* _Your objective_:
Copy out the scrapePkg documentation below word for word, from "Note: For the" up to and including "and invalid JSON.".

* _Quoted passage_:
*****
Note: For the --file string option, you may place a series of valid command lines in a file using any valid flags. In some cases, this may significantly improve performance. A semi-colon at the start of any line makes it a comment.

Note: If you use --output --append option and at the same time the --file option, you may not switch export formats in the command file. For example, a command file with two different commands, one with --fmt csv and the other with --fmt json will produce both invalid CSV and invalid JSON.

Documentation ¶

Overview ¶

Package scrapePkg handles the chifra scrape command. It The application creates TrueBlocks' chunked index of address appearances -- the fundamental data structure of the entire system. It also, optionally, pins each chunk of the index to IPFS. is a long running process, therefore we advise you run it as a service or in terminal multiplexer such as tmux. You may start and stop as needed, but doing so means the scraper will not be keeping up with the front of the blockchain. The next time it starts, it will have to catch up to the chain, a process that may take several hours depending on how long ago it was last run. See the section below and the "Papers" section of our website for more information on how the scraping process works and prerequisites for its proper operation. You may adjust the speed of the index creation with the --sleep and --block_cnt options. On some machines, or when running against some EVM node software, the scraper may overburden the hardware. Slowing things down will ensure proper operation. Finally, you may optionally --pin each new chunk to IPFS which naturally shards the database among all users. By default, pinning is against a locally running IPFS node, but the --remote option allows pinning to an IPFS pinning service such as Pinata.

Index ¶

Variables
func Notify[T notify.NotificationPayload](notification notify.Notification[T]) error
func NotifyChunkWritten(chunk index.Chunk, chunkPath string) (err error)
func NotifyConfigured() (bool, string)
func ResetOptions(testMode bool)
*****
* _Data section_:

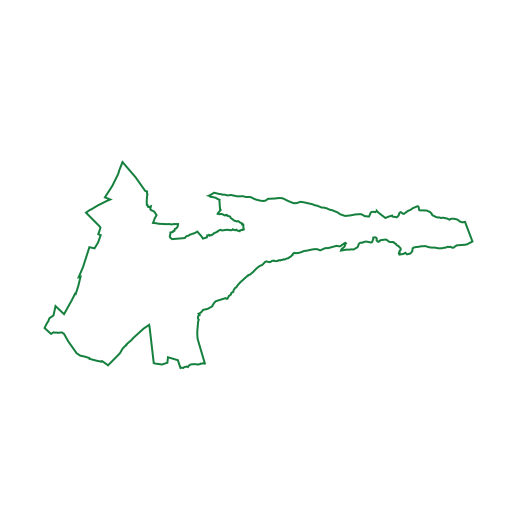 Huejotzingo, Puebla, Mexico (orthographic projection), rotated 175°
{"feature_id": "50627088B90352297212669", "entity_name": "Huejotzingo", "entity_type": "district", "adm_level": 2, "iso_a3": "MEX", "parent_name": "Mexico", "parent_adm1": "Puebla", "projection": "orthographic", "projection_center": [-98.474, 19.164], "detail": "fine", "context": "isolated", "style": "outline", "palette": "green", "viewbox_px": 512, "rotation_deg": 175, "n_neighbors": 0, "source": "geoboundaries", "source_scale": "gbopen_adm2", "svg_char_len": 6102}
<svg xmlns="http://www.w3.org/2000/svg" viewBox="0 0 512 512"><g transform="rotate(175 256 256)"><path d="M44.8,271.8L47.3,271.5L50.0,272.6L50.6,273.4L52.7,275.0L56.2,276.0L58.9,276.0L60.1,275.3L62.4,276.7L66.6,277.9L68.4,277.7L70.1,278.5L71.6,278.5L73.3,279.2L76.5,281.1L77.2,282.0L77.4,283.1L78.9,284.7L81.8,286.3L84.6,286.8L89.0,287.2L89.4,287.5L89.6,288.1L89.6,290.2L90.1,291.3L90.8,291.5L95.8,289.9L97.4,288.8L101.3,287.4L104.9,285.1L105.9,285.3L107.9,287.1L109.3,286.5L110.0,284.7L110.7,283.6L112.4,282.3L116.6,283.4L116.9,284.4L120.3,283.7L123.8,282.6L130.2,288.5L131.5,290.1L131.5,289.7L132.5,289.9L133.4,289.3L135.1,289.8L136.7,289.8L137.5,289.5L138.0,289.1L139.9,285.5L141.0,285.5L142.5,286.0L144.0,286.1L147.2,288.3L149.0,288.7L150.5,288.6L152.5,288.8L158.5,288.2L163.3,288.1L164.4,288.4L168.6,290.3L170.8,292.2L175.9,294.9L179.0,295.9L181.1,297.2L183.9,298.2L186.5,298.6L190.7,300.8L192.9,301.4L195.2,302.6L203.9,305.4L207.1,306.1L210.5,305.2L213.9,305.3L219.2,308.0L224.3,311.1L226.0,311.5L228.8,311.8L231.5,311.6L239.2,311.9L240.6,310.9L242.3,310.2L244.3,310.2L246.7,310.7L250.8,312.1L252.7,313.0L256.3,315.2L261.2,315.7L263.6,316.7L269.1,317.0L275.8,319.0L278.0,318.8L279.8,319.0L281.6,319.8L284.5,320.1L285.2,320.6L287.6,321.1L292.2,322.7L295.7,320.9L297.7,320.2L297.1,320.0L296.9,319.5L296.1,318.9L294.4,318.6L290.9,317.4L289.4,316.2L287.4,315.2L287.6,314.6L287.7,309.2L287.7,304.8L287.4,304.7L290.0,302.2L290.5,301.4L288.8,300.8L287.2,301.0L285.5,300.4L283.9,299.2L282.8,299.2L282.5,299.5L282.1,299.6L281.4,299.4L281.1,298.9L281.2,298.7L280.7,298.4L279.4,298.0L278.3,297.4L277.9,296.1L274.5,293.1L272.2,292.1L270.9,292.3L270.3,292.1L269.5,291.1L266.8,289.5L267.1,288.6L265.9,288.3L266.1,285.0L265.8,283.5L266.9,283.1L267.6,283.4L268.5,283.0L269.5,283.0L270.1,282.1L272.4,283.0L273.1,283.8L273.5,283.5L274.3,283.5L274.7,283.8L275.1,283.7L276.0,284.1L276.8,284.6L277.4,284.0L279.1,283.8L280.5,284.4L281.6,284.3L282.3,284.7L287.8,284.4L289.0,285.2L290.8,284.6L291.9,284.1L291.9,283.8L293.7,283.1L293.9,282.9L295.7,282.5L296.6,281.6L297.4,281.4L297.5,281.1L298.7,280.6L300.1,280.8L300.5,280.3L301.0,280.6L301.2,281.0L301.6,280.7L302.8,280.8L303.0,279.6L303.4,278.8L307.4,278.0L308.5,280.2L312.3,285.4L315.0,284.2L320.3,282.9L321.3,282.2L323.5,281.8L324.1,281.4L325.4,280.1L338.1,280.1L339.8,281.7L340.2,282.9L339.3,285.8L339.2,286.9L336.8,287.1L336.1,288.2L335.1,288.2L334.5,290.0L333.1,290.4L331.7,291.9L331.3,292.6L330.9,294.6L334.9,295.0L337.2,294.8L339.7,295.4L342.1,295.5L350.3,296.6L352.7,297.4L355.7,297.9L353.6,302.3L351.5,305.4L353.4,308.9L354.5,309.8L355.8,310.4L356.7,311.0L357.1,311.6L357.2,312.1L356.4,314.7L358.3,314.1L359.2,314.3L359.6,315.2L359.5,316.1L359.9,316.7L360.3,316.7L360.1,319.8L359.4,324.9L359.1,325.9L358.7,326.6L359.2,327.7L358.9,329.8L360.7,330.5L369.1,344.9L380.8,361.2L384.6,353.6L386.2,349.6L393.1,338.3L401.4,327.6L396.3,325.0L400.5,323.6L409.3,320.1L416.4,316.6L417.2,316.5L421.6,314.0L408.5,298.3L408.3,298.5L409.0,296.4L411.2,291.5L408.9,290.3L412.2,283.1L416.2,277.7L421.2,279.3L429.4,259.8L434.5,250.3L432.6,250.7L435.5,242.0L438.9,233.9L439.5,234.3L443.3,228.1L452.3,214.8L460.1,223.6L462.8,214.8L463.3,214.2L467.0,212.2L467.8,211.0L468.4,209.4L470.3,207.0L472.9,202.7L467.0,196.3L464.3,197.6L463.1,197.2L461.2,197.1L460.1,196.7L456.1,196.8L454.0,195.1L450.7,187.7L443.2,174.8L439.7,172.0L436.2,171.0L430.9,168.9L430.9,168.1L423.4,165.4L419.3,164.2L419.1,164.7L418.3,164.6L412.9,160.0L400.2,170.8L396.9,175.4L394.9,177.2L393.1,178.3L392.6,179.0L392.8,179.1L392.6,179.3L391.9,179.9L387.5,183.0L386.1,184.3L386.1,184.5L374.4,193.4L368.5,196.7L368.2,194.0L367.2,158.3L366.1,157.7L359.1,156.1L353.6,157.4L352.5,162.8L342.9,159.0L341.0,151.0L339.9,151.3L338.3,150.8L337.0,151.6L334.8,151.9L333.5,151.3L332.6,152.5L330.9,153.5L330.2,153.7L326.6,153.6L324.1,153.2L323.6,152.9L321.1,153.2L320.7,153.6L320.0,153.4L318.3,153.8L316.6,153.2L316.3,153.3L321.4,178.5L321.3,184.2L320.8,187.5L319.4,195.5L318.6,197.6L319.1,198.5L319.2,200.1L318.8,201.2L318.2,201.7L317.3,202.0L317.3,202.5L318.2,203.5L316.7,204.0L315.2,205.0L313.4,206.9L308.6,207.6L304.4,209.5L303.7,210.0L303.2,211.2L301.3,213.4L299.9,214.5L289.9,216.7L289.5,216.1L288.2,215.9L286.5,218.5L284.5,219.7L283.7,221.4L281.7,222.3L281.4,223.7L280.2,225.3L279.4,226.1L278.5,226.4L276.5,228.8L273.8,231.3L265.9,237.2L265.4,237.2L265.2,237.7L263.6,238.0L260.0,240.5L259.8,240.8L256.6,243.5L254.1,245.2L252.4,246.0L250.6,246.5L247.3,249.4L246.1,249.7L243.6,248.8L242.3,248.7L240.8,249.6L239.6,249.8L239.2,249.7L238.9,249.9L237.6,249.3L236.3,249.1L235.1,249.2L233.9,249.7L233.7,249.5L233.2,249.8L232.1,249.5L231.4,249.9L230.4,249.7L228.9,250.3L228.6,250.1L227.7,250.0L225.7,250.8L224.0,251.0L223.1,251.5L222.8,251.9L221.5,252.3L220.0,253.7L219.6,253.7L219.4,254.5L218.9,254.8L218.8,255.1L218.4,255.2L217.7,255.8L216.4,255.4L213.7,255.3L210.5,255.9L207.8,256.8L204.8,256.9L199.4,257.6L196.7,257.7L195.4,257.6L193.8,257.2L191.6,256.0L186.4,257.8L183.2,257.6L175.0,259.1L171.8,258.3L170.7,258.6L169.4,259.6L167.9,260.2L166.9,261.0L165.8,261.3L165.3,260.7L166.0,260.1L166.9,257.7L170.2,255.3L170.8,254.0L165.0,254.5L163.2,254.2L160.6,254.3L158.2,254.0L154.3,255.8L153.5,256.7L152.9,258.4L152.2,259.3L151.0,260.1L148.7,260.0L147.8,260.5L145.2,260.8L143.0,260.3L140.8,259.5L139.3,259.6L139.0,259.9L138.3,261.7L137.8,262.4L137.6,264.1L136.5,264.2L135.6,264.2L134.6,263.6L134.2,263.0L134.5,261.1L133.8,260.1L133.0,259.5L132.5,259.9L131.6,259.8L131.2,260.6L130.3,260.9L125.2,261.1L123.9,260.3L122.7,259.0L121.5,258.3L119.4,258.0L118.2,258.0L117.6,257.7L117.4,257.1L115.5,255.8L115.0,254.6L114.1,254.0L113.5,253.8L111.3,251.0L111.2,250.0L111.7,249.2L112.7,248.3L112.6,246.8L113.4,246.6L113.5,246.4L113.0,244.9L109.1,245.2L106.9,246.2L105.6,244.6L104.9,244.5L104.4,244.7L102.6,244.8L101.0,245.9L99.9,247.2L99.3,249.9L98.4,250.6L95.7,251.0L92.4,251.0L91.5,251.3L86.5,251.1L82.7,249.6L80.0,249.0L77.3,248.8L73.2,247.7L69.5,247.5L68.1,247.9L67.0,247.7L64.2,248.5L63.1,248.1L61.4,248.2L59.6,247.1L58.6,247.1L55.2,249.1L46.7,249.0L44.8,249.2L39.1,251.6L44.8,271.8Z" fill="none" stroke="#15803d" stroke-width="2"/></g></svg>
*****
* _Answer to the exercise_:
Note: For the --file string option, you may place a series of valid command lines in a file using any valid flags. In some cases, this may significantly improve performance. A semi-colon at the start of any line makes it a comment.

Note: If you use --output --append option and at the same time the --file option, you may not switch export formats in the command file. For example, a command file with two different commands, one with --fmt csv and the other with --fmt json will produce both invalid CSV and invalid JSON.